» THE INPUT:
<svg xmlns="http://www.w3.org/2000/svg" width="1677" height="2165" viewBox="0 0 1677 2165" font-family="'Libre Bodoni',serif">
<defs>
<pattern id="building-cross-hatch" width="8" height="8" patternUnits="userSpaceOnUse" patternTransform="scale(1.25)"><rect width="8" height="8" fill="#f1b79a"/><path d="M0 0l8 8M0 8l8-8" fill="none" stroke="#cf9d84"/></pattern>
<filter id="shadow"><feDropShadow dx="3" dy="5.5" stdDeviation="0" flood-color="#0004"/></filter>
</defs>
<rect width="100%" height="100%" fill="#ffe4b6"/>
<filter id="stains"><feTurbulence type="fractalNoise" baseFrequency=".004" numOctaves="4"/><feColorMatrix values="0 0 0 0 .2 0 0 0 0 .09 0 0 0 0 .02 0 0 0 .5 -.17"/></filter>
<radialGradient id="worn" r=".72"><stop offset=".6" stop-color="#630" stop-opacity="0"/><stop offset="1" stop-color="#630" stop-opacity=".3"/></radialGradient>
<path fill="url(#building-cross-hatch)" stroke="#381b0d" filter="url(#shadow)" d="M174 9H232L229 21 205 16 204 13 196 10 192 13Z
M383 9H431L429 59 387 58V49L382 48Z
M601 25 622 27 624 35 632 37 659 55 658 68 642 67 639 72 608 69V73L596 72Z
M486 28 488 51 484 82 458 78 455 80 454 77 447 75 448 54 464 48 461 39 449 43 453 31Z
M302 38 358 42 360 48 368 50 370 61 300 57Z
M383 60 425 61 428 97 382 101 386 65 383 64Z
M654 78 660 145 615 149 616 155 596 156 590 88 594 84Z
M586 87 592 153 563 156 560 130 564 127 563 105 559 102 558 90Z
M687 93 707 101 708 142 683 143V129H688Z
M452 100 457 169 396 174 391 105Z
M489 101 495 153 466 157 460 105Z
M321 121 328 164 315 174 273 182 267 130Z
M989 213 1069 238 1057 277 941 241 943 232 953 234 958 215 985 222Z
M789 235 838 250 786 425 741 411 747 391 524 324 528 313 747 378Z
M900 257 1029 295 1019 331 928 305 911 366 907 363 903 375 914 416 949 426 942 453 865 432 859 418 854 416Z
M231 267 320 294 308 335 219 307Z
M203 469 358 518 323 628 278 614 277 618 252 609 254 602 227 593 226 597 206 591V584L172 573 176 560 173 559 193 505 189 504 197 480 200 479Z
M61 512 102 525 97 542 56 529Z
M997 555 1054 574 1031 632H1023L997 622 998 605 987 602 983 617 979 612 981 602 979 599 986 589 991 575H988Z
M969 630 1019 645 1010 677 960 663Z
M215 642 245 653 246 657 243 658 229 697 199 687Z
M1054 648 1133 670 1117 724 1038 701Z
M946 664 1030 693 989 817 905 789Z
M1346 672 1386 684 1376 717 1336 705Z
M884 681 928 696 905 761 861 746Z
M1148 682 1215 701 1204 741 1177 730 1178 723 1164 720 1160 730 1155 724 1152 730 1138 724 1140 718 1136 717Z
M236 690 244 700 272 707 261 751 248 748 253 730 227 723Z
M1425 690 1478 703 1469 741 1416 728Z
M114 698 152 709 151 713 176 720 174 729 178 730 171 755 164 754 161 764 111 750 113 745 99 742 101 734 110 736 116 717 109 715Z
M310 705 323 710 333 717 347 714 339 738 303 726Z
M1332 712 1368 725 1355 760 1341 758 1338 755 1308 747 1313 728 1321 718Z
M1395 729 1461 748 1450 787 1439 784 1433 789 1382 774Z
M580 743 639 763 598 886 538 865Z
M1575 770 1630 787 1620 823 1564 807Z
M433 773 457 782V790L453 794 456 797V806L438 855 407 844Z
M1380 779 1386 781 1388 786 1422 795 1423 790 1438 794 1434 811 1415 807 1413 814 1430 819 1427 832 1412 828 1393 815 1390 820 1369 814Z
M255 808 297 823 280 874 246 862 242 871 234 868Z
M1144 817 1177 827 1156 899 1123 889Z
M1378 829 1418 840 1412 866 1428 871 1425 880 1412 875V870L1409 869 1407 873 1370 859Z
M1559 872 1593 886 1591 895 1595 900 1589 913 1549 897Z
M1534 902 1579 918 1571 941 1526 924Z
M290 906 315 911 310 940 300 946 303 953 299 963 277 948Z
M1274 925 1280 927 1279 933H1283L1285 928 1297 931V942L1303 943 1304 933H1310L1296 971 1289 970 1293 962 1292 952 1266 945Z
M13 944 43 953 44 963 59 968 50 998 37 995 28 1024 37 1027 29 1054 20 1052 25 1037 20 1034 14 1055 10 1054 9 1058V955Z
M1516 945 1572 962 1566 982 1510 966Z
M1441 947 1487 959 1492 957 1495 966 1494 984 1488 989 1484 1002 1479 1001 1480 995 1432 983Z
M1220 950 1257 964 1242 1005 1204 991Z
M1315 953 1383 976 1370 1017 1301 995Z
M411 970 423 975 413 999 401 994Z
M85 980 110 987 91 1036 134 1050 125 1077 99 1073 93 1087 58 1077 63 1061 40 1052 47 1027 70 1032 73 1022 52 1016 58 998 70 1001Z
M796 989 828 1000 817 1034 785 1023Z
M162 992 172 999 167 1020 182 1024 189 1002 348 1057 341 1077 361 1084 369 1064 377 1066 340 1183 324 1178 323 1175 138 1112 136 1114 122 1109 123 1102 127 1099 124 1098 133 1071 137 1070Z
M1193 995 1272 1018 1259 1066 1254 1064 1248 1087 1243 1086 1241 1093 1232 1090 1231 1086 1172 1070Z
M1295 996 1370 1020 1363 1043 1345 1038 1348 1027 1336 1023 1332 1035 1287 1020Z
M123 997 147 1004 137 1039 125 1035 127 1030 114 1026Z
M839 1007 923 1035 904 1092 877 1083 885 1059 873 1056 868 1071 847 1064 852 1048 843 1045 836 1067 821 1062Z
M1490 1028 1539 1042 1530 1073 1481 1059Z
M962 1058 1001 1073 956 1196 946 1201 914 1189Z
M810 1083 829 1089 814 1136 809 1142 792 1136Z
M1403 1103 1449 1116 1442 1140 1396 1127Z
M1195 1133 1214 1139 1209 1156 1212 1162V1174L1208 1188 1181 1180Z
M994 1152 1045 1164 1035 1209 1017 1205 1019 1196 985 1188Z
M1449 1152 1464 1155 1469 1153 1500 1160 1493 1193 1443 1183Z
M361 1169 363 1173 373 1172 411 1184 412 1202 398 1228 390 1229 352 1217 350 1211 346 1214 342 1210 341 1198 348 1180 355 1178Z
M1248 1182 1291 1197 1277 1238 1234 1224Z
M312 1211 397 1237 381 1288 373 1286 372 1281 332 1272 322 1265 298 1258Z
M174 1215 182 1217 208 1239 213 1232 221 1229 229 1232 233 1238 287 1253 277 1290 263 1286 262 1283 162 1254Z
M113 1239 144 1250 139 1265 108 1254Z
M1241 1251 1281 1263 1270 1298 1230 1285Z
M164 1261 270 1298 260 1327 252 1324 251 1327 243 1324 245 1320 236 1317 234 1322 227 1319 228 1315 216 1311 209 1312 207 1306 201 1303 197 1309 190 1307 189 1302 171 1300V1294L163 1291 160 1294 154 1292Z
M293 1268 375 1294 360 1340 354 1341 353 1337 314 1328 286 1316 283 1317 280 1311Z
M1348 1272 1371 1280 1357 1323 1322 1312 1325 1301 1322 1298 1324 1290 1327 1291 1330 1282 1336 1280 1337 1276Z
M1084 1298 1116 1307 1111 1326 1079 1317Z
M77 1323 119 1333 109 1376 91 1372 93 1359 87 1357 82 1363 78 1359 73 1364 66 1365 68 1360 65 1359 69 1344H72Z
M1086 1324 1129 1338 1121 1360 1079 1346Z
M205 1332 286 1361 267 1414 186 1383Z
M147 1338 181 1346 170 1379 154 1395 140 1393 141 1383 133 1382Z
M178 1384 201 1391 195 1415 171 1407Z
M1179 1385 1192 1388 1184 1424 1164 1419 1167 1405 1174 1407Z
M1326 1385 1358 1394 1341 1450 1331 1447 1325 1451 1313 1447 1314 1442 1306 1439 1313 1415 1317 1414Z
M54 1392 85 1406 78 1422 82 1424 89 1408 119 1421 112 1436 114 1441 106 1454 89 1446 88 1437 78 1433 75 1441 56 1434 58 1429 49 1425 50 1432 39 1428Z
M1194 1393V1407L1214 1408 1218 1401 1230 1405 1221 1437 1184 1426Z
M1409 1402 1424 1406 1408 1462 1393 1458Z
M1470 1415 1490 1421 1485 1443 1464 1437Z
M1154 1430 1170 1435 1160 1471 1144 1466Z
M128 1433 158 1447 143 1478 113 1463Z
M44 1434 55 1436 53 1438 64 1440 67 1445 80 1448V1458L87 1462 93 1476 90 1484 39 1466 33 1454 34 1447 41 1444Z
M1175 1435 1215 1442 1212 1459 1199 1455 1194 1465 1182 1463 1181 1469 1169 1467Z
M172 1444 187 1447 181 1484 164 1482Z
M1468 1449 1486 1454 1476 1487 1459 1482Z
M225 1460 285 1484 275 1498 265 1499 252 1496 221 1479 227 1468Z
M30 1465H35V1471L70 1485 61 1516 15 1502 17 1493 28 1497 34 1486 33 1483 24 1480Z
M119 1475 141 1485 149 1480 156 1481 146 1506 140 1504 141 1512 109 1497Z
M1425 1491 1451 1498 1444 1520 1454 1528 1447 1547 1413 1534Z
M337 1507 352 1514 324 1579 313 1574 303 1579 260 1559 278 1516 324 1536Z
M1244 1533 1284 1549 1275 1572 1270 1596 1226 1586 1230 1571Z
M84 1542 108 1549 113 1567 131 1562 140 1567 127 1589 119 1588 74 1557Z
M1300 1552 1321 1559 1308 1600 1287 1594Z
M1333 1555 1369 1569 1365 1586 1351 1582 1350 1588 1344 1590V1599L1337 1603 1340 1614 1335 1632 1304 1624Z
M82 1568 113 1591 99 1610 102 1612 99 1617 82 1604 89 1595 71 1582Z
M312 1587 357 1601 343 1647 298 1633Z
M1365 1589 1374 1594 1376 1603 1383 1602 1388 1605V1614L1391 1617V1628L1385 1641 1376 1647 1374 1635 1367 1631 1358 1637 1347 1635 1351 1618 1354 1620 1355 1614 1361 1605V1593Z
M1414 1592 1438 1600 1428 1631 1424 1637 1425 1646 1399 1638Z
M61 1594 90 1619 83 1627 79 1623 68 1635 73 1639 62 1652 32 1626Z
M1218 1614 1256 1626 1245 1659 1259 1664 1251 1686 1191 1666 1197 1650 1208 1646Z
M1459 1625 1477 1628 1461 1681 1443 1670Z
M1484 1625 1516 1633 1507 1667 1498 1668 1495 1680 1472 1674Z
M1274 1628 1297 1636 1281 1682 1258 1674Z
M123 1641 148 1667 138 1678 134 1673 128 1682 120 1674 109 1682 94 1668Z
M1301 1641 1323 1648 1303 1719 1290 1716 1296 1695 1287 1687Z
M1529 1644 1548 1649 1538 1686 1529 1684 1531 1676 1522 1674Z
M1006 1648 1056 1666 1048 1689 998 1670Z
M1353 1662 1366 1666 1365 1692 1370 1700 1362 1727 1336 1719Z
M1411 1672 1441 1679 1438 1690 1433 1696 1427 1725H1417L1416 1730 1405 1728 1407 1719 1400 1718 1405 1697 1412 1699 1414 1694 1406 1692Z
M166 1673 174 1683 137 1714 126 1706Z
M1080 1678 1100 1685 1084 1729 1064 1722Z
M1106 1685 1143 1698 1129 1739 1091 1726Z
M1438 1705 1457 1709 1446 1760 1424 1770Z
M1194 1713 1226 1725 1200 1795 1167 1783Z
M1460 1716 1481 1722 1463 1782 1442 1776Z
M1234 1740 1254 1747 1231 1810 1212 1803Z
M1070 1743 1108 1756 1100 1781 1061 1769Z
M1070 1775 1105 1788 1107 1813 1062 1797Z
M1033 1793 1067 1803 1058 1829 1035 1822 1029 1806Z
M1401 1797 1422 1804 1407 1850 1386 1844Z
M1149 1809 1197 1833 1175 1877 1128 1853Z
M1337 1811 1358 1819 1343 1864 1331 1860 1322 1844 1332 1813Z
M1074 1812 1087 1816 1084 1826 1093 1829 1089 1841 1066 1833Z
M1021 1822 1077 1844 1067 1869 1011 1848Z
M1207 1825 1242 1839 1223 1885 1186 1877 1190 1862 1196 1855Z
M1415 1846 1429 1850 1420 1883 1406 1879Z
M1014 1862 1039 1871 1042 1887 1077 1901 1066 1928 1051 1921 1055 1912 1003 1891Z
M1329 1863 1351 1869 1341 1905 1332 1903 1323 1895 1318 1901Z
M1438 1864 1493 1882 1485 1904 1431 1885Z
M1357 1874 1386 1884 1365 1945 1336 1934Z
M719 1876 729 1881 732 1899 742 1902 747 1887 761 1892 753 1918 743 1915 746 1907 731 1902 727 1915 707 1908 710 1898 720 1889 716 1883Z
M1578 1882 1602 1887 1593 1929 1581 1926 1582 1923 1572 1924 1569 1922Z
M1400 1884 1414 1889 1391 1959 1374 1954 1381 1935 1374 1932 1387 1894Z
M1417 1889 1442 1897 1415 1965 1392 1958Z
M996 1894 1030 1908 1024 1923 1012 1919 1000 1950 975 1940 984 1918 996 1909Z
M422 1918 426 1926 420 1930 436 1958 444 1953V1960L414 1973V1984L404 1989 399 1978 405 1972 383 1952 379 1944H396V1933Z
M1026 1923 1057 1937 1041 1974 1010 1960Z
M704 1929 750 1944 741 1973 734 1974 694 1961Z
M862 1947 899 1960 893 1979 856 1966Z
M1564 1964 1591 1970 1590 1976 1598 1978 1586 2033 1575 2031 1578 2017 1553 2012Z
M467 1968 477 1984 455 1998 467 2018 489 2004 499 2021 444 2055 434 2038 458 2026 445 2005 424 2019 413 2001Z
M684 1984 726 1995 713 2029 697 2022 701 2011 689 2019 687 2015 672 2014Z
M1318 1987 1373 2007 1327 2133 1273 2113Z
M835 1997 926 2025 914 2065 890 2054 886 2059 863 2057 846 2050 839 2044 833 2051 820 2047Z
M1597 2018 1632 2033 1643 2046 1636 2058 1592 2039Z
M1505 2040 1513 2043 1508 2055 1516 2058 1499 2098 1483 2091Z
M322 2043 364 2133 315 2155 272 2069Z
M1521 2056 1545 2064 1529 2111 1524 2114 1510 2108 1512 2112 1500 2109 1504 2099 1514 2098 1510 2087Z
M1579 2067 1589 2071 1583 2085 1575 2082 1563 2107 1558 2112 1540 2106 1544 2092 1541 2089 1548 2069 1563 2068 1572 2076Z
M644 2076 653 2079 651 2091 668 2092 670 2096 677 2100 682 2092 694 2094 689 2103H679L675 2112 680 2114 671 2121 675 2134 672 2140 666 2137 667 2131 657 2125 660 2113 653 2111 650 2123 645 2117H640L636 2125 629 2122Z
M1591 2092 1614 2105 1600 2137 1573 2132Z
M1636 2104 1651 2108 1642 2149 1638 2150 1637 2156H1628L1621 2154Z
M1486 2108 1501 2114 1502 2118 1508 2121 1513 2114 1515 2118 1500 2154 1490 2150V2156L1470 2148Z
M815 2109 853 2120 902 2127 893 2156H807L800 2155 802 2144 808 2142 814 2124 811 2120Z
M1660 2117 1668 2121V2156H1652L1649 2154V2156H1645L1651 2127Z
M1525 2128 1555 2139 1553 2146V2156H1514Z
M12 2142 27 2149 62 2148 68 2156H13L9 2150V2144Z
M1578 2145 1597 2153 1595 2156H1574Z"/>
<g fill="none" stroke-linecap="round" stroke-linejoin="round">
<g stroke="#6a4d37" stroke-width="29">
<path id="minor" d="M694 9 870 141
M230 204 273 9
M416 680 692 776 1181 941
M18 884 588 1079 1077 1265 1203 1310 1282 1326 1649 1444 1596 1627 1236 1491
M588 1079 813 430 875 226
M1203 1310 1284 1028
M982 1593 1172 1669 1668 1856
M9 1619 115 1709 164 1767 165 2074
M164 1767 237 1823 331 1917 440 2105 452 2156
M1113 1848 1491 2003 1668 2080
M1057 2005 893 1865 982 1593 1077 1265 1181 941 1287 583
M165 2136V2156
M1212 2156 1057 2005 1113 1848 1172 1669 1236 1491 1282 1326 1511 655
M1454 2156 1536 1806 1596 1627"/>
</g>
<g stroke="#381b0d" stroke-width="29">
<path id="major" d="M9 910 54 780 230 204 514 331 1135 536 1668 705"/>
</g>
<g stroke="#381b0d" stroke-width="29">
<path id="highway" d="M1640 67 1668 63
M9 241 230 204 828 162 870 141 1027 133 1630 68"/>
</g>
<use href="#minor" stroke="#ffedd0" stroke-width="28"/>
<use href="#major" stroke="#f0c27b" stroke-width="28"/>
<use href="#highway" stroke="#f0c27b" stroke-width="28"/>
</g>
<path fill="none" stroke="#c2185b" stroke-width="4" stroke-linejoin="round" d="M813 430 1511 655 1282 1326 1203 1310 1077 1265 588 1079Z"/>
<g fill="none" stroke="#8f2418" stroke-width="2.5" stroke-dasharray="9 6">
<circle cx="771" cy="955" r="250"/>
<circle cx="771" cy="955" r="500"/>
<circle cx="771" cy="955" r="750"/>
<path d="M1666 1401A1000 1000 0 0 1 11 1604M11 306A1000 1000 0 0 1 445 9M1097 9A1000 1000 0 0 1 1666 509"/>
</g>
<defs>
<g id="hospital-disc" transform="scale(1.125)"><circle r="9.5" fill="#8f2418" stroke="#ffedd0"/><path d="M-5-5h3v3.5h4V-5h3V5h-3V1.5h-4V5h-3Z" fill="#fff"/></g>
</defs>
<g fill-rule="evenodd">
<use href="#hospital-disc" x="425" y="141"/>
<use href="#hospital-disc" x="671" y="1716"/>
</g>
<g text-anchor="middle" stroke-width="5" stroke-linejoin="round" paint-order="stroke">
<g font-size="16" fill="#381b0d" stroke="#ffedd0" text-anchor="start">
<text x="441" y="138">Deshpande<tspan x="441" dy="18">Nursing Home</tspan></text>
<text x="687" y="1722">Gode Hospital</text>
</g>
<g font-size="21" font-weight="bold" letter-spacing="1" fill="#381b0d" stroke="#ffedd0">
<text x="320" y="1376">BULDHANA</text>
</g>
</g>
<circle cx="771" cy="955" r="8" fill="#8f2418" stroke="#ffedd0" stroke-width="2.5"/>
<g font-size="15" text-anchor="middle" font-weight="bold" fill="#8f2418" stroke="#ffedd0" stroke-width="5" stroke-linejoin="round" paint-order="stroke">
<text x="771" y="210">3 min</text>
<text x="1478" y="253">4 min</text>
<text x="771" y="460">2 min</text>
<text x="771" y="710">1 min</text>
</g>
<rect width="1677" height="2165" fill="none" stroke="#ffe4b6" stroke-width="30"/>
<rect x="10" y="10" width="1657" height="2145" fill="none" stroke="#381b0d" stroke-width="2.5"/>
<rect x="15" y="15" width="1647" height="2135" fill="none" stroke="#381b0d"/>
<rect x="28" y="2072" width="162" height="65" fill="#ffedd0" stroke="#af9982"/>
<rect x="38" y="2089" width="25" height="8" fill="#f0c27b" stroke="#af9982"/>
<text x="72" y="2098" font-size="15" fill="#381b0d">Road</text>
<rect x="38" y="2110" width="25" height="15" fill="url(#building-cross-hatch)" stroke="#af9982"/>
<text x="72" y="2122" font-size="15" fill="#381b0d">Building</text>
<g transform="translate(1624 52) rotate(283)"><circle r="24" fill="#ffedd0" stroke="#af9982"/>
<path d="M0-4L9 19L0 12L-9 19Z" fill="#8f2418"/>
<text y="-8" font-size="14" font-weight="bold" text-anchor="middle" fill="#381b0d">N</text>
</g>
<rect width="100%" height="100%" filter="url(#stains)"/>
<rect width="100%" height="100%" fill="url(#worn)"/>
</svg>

» EXERCISE OBJECTIVE: For every line in the listing above that contains "worn", copy that line.

» YOUR SOLUTION:
<radialGradient id="worn" r=".72"><stop offset=".6" stop-color="#630" stop-opacity="0"/><stop offset="1" stop-color="#630" stop-opacity=".3"/></radialGradient>
<rect width="100%" height="100%" fill="url(#worn)"/>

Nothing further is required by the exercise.